2.既往の環境影響評価書の公表と、より精密な環境影響評価の実施を!
私たちは2012年8月23日に東京都オリンピック招致委員会事務局(以下「都事務局」という)と都知事あてに要望書を提出して以来、都事務局と数回の交渉を持ち、私たちの見解と思いを伝えてまいりました。その中で観覧席が常設から仮設に変更されるなどの修正はあったものの、国際オリンピック委員会(以下IOCという)に立候補ファイルと共に提出された環境影響評価書(葛西臨海公園に関する部分)について都事務局は公表を拒み、「野鳥の会と対立関係にはなりたくない」と言いつつも計画の見直しには一切言及がありませんでした。
開催地が東京に決まった今こそ都事務局は提出済みの環境影響評価書を公表すべきであり、計画の中身を知らない地元住民や多くの都民に知らせる義務があると考えます。また、IOCが2013年6月に示した各立候補都市に関する評価書においてadditional commentsとして指摘したように、葛西臨海公園及びその周辺に関するより精密な環境影響評価を実施する必要があると考えます。
3.代替候補地の選定とそれに関する環境影響評価の実施を強く求めます
葛西臨海公園の見過ごすことのできない環境破壊を避ける抜本的な方法として、代替候補地数カ所の選定及び代替候補地に関する環境影響評価を速やかに実施し、新たな計画地の検討に着手することが何よりも重要であると私たちは考えます。
以上の様な立場で今後の交渉に臨みますが、都事務局の適切な対応が見られない場合には、再度IOCへの要請・要望等も行いたいと思います。

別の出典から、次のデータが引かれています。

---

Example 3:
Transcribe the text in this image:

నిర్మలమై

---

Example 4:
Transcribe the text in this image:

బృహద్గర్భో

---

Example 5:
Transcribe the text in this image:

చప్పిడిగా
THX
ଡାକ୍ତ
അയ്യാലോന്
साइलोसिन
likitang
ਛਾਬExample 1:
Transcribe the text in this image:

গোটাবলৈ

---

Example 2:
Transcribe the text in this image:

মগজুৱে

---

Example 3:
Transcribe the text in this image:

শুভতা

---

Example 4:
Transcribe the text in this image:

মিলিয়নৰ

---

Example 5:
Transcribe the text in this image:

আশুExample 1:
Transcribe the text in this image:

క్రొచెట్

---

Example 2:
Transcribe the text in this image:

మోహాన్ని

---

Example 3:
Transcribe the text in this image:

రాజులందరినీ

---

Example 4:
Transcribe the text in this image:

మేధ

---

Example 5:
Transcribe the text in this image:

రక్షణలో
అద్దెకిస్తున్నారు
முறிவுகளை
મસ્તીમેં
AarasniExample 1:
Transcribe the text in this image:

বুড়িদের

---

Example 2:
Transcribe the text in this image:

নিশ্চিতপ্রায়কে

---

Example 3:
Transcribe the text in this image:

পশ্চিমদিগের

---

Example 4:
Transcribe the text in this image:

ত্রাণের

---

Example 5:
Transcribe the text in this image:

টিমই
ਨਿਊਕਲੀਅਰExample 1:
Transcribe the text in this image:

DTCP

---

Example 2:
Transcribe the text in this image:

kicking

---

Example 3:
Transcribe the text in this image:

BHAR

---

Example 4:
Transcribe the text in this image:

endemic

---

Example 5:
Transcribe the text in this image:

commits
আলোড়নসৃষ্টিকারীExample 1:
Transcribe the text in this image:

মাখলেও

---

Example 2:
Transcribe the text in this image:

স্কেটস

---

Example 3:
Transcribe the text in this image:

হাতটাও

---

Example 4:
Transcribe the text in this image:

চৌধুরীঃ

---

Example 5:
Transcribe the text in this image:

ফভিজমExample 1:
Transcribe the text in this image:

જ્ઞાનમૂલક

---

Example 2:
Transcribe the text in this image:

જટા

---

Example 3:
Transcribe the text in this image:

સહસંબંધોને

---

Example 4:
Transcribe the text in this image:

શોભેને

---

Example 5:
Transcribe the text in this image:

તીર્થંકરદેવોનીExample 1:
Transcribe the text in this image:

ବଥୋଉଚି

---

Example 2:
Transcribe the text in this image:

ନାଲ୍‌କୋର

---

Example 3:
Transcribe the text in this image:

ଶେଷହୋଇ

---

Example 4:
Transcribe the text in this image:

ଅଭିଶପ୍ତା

4.全ての住民や関係者が歓迎するオリンピック実現を!
今、私たちの運動に支持を寄せてくださる団体が120を超えました(9/6現在)。地元江戸川区の住民の皆さんや今回の問題に関心を寄せてくださった環境保護団体・市民団体の皆さんに心から感謝すると共に、都心に残る数少ない貴重な緑のオアシスを次世代に残すべく、要望が実現するまでさまざまな対応を協議し実践して参ります。東京オリンピックがすべての関係者から歓迎されるイベントとして開催されますように、今後とも多くの国民の皆様・マスメディア・関係各位のご理解とご協力を切にお願い致します。